-- Opening Marker --

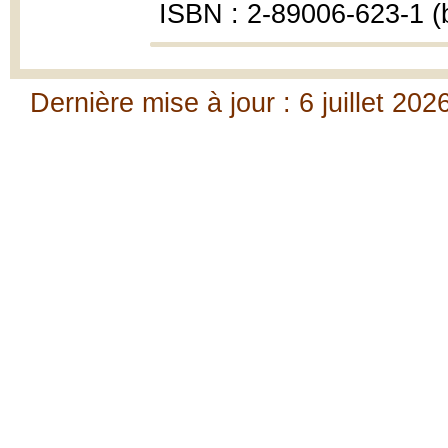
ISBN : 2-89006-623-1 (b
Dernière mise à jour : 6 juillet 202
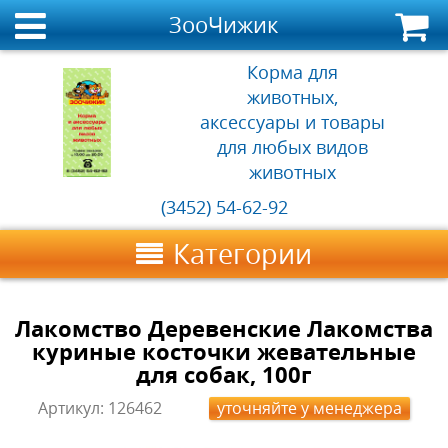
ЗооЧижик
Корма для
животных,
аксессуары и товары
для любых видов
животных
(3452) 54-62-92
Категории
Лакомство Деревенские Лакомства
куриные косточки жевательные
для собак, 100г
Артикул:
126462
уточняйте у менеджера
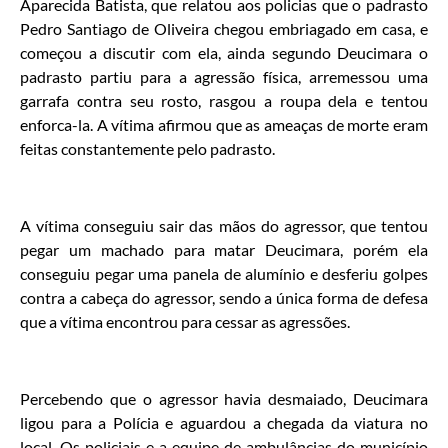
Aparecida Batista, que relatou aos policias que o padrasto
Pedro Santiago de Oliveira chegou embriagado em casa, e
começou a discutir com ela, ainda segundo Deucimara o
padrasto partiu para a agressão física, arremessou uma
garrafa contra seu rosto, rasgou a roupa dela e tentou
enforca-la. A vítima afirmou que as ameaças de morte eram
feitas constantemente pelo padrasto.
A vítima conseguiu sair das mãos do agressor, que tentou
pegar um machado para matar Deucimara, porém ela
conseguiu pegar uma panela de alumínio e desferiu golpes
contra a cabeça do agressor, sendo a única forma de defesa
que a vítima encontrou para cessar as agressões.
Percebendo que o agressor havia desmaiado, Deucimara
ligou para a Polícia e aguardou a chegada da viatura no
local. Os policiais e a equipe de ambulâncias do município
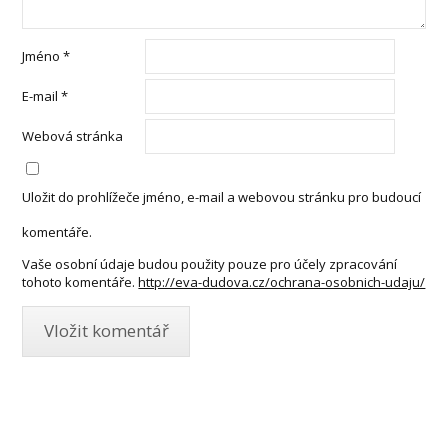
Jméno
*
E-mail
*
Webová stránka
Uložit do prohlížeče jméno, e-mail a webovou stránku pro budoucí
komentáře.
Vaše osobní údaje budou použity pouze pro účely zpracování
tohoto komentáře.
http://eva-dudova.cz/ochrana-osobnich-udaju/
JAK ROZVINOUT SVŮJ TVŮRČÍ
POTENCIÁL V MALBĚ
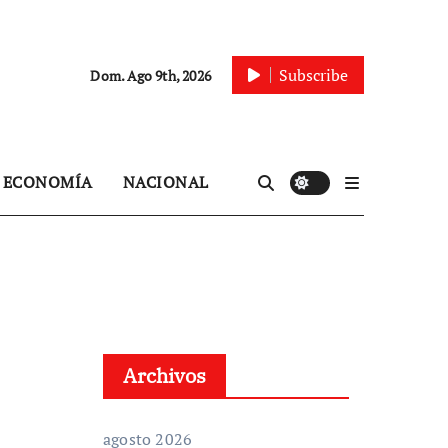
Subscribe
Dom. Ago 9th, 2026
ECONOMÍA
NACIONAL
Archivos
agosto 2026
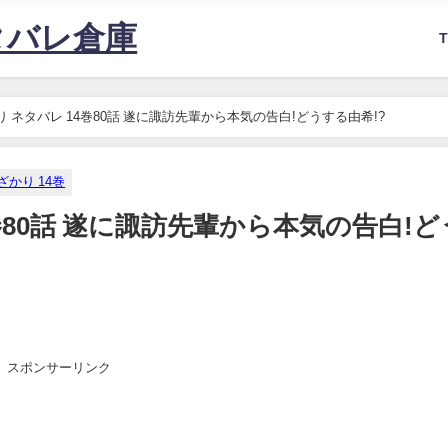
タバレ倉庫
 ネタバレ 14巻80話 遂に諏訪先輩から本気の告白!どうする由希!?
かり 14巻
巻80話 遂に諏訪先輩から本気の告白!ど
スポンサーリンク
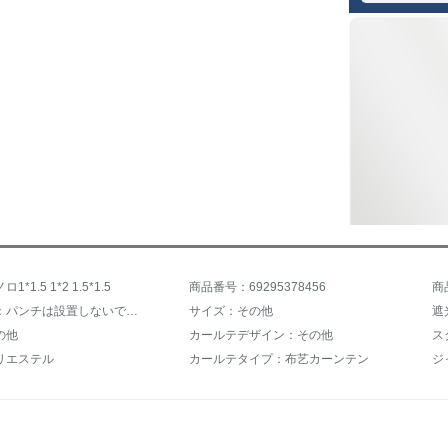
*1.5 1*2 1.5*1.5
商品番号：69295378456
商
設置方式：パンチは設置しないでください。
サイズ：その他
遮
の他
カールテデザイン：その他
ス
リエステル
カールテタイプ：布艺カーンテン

-- Closing Marker --

Task instructions: Please recast the rows as a numbered list, from the first one through the line containing "POTENCIÁL V MALBĚ", inclusive. Skip blank lines and leave the pictures out.

Output for this exercise:
1. ISBN : 2-89006-623-1 (b
2. Dernière mise à jour : 6 juillet 202
3. ЗооЧижик
4. Корма для
5. животных,
6. аксессуары и товары
7. для любых видов
8. животных
9. (3452) 54-62-92
10. Категории
11. Лакомство Деревенские Лакомства
12. куриные косточки жевательные
13. для собак, 100г
14. Артикул:
15. 126462
16. уточняйте у менеджера
17. Aparecida Batista, que relatou aos policias que o padrasto
18. Pedro Santiago de Oliveira chegou embriagado em casa, e
19. começou a discutir com ela, ainda segundo Deucimara o
20. padrasto partiu para a agressão física, arremessou uma
21. garrafa contra seu rosto, rasgou a roupa dela e tentou
22. enforca-la. A vítima afirmou que as ameaças de morte eram
23. feitas constantemente pelo padrasto.
24. A vítima conseguiu sair das mãos do agressor, que tentou
25. pegar um machado para matar Deucimara, porém ela
26. conseguiu pegar uma panela de alumínio e desferiu golpes
27. contra a cabeça do agressor, sendo a única forma de defesa
28. que a vítima encontrou para cessar as agressões.
29. Percebendo que o agressor havia desmaiado, Deucimara
30. ligou para a Polícia e aguardou a chegada da viatura no
31. local. Os policiais e a equipe de ambulâncias do município
32. Jméno
33. *
34. E-mail
35. *
36. Webová stránka
37. Uložit do prohlížeče jméno, e-mail a webovou stránku pro budoucí
38. komentáře.
39. Vaše osobní údaje budou použity pouze pro účely zpracování
40. tohoto komentáře.
41. http://eva-dudova.cz/ochrana-osobnich-udaju/
42. JAK ROZVINOUT SVŮJ TVŮRČÍ
43. POTENCIÁL V MALBĚ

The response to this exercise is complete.